## What you should do:
Return all entries verbatim; skip any pictures.

Collected data:
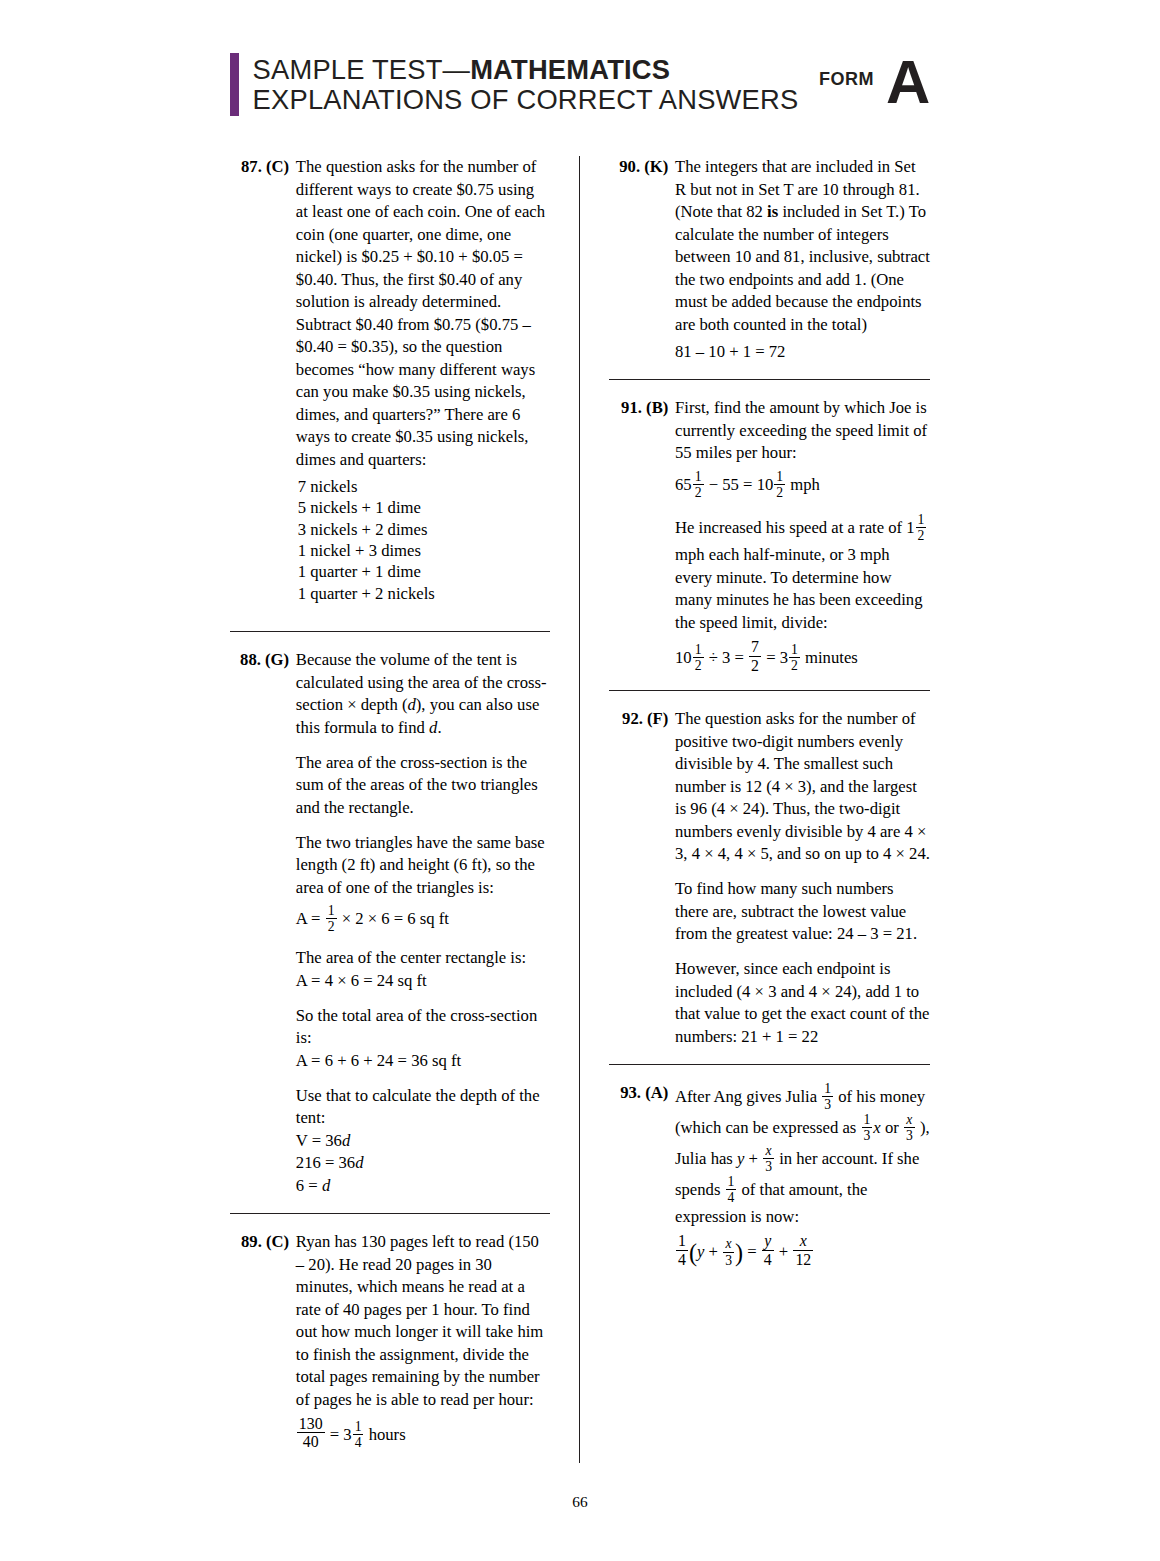SAMPLE TEST—MATHEMATICS
EXPLANATIONS OF CORRECT ANSWERS
FORM
A
87. (C)
The question asks for the number of different ways to create $0.75 using at least one of each coin. One of each coin (one quarter, one dime, one nickel) is $0.25 + $0.10 + $0.05 = $0.40. Thus, the first $0.40 of any solution is already determined. Subtract $0.40 from $0.75 ($0.75 – $0.40 = $0.35), so the question becomes “how many different ways can you make $0.35 using nickels, dimes, and quarters?” There are 6 ways to create $0.35 using nickels, dimes and quarters:
7 nickels
5 nickels + 1 dime
3 nickels + 2 dimes
1 nickel + 3 dimes
1 quarter + 1 dime
1 quarter + 2 nickels
88. (G)
Because the volume of the tent is calculated using the area of the cross-section × depth (d), you can also use this formula to find d.
The area of the cross-section is the sum of the areas of the two triangles and the rectangle.
The two triangles have the same base length (2 ft) and height (6 ft), so the area of one of the triangles is:
A = 12 × 2 × 6 = 6 sq ft
The area of the center rectangle is:
A = 4 × 6 = 24 sq ft
So the total area of the cross-section is:
A = 6 + 6 + 24 = 36 sq ft
Use that to calculate the depth of the tent:
V = 36d
216 = 36d
6 = d
89. (C)
Ryan has 130 pages left to read (150 – 20). He read 20 pages in 30 minutes, which means he read at a rate of 40 pages per 1 hour. To find out how much longer it will take him to finish the assignment, divide the total pages remaining by the number of pages he is able to read per hour:
13040 = 314 hours
90. (K)
The integers that are included in Set R but not in Set T are 10 through 81. (Note that 82 is included in Set T.) To calculate the number of integers between 10 and 81, inclusive, subtract the two endpoints and add 1. (One must be added because the endpoints are both counted in the total)
81 – 10 + 1 = 72
91. (B)
First, find the amount by which Joe is currently exceeding the speed limit of 55 miles per hour:
6512 − 55 = 1012 mph
He increased his speed at a rate of 112 mph each half-minute, or 3 mph every minute. To determine how many minutes he has been exceeding the speed limit, divide:
1012 ÷ 3 = 72 = 312 minutes
92. (F)
The question asks for the number of positive two-digit numbers evenly divisible by 4. The smallest such number is 12 (4 × 3), and the largest is 96 (4 × 24). Thus, the two-digit numbers evenly divisible by 4 are 4 × 3, 4 × 4, 4 × 5, and so on up to 4 × 24.
To find how many such numbers there are, subtract the lowest value from the greatest value: 24 – 3 = 21.
However, since each endpoint is included (4 × 3 and 4 × 24), add 1 to that value to get the exact count of the numbers: 21 + 1 = 22
93. (A)
After Ang gives Julia 13 of his money (which can be expressed as 13 x or x 3 ), Julia has y + x 3 in her account. If she spends 14 of that amount, the expression is now:
14(y + x 3) = y 4 + x 12
66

## Task output:
SAMPLE TEST—MATHEMATICS
EXPLANATIONS OF CORRECT ANSWERS
FORM
A
87. (C)
The question asks for the number of different ways to create $0.75 using at least one of each coin. One of each coin (one quarter, one dime, one nickel) is $0.25 + $0.10 + $0.05 = $0.40. Thus, the first $0.40 of any solution is already determined. Subtract $0.40 from $0.75 ($0.75 – $0.40 = $0.35), so the question becomes “how many different ways can you make $0.35 using nickels, dimes, and quarters?” There are 6 ways to create $0.35 using nickels, dimes and quarters:
7 nickels
5 nickels + 1 dime
3 nickels + 2 dimes
1 nickel + 3 dimes
1 quarter + 1 dime
1 quarter + 2 nickels
88. (G)
Because the volume of the tent is calculated using the area of the cross-section × depth (d), you can also use this formula to find d.
The area of the cross-section is the sum of the areas of the two triangles and the rectangle.
The two triangles have the same base length (2 ft) and height (6 ft), so the area of one of the triangles is:
A = 12 × 2 × 6 = 6 sq ft
The area of the center rectangle is:
A = 4 × 6 = 24 sq ft
So the total area of the cross-section is:
A = 6 + 6 + 24 = 36 sq ft
Use that to calculate the depth of the tent:
V = 36d
216 = 36d
6 = d
89. (C)
Ryan has 130 pages left to read (150 – 20). He read 20 pages in 30 minutes, which means he read at a rate of 40 pages per 1 hour. To find out how much longer it will take him to finish the assignment, divide the total pages remaining by the number of pages he is able to read per hour:
13040 = 314 hours
90. (K)
The integers that are included in Set R but not in Set T are 10 through 81. (Note that 82 is included in Set T.) To calculate the number of integers between 10 and 81, inclusive, subtract the two endpoints and add 1. (One must be added because the endpoints are both counted in the total)
81 – 10 + 1 = 72
91. (B)
First, find the amount by which Joe is currently exceeding the speed limit of 55 miles per hour:
6512 − 55 = 1012 mph
He increased his speed at a rate of 112 mph each half-minute, or 3 mph every minute. To determine how many minutes he has been exceeding the speed limit, divide:
1012 ÷ 3 = 72 = 312 minutes
92. (F)
The question asks for the number of positive two-digit numbers evenly divisible by 4. The smallest such number is 12 (4 × 3), and the largest is 96 (4 × 24). Thus, the two-digit numbers evenly divisible by 4 are 4 × 3, 4 × 4, 4 × 5, and so on up to 4 × 24.
To find how many such numbers there are, subtract the lowest value from the greatest value: 24 – 3 = 21.
However, since each endpoint is included (4 × 3 and 4 × 24), add 1 to that value to get the exact count of the numbers: 21 + 1 = 22
93. (A)
After Ang gives Julia 13 of his money (which can be expressed as 13 x or x 3 ), Julia has y + x 3 in her account. If she spends 14 of that amount, the expression is now:
14(y + x 3) = y 4 + x 12
66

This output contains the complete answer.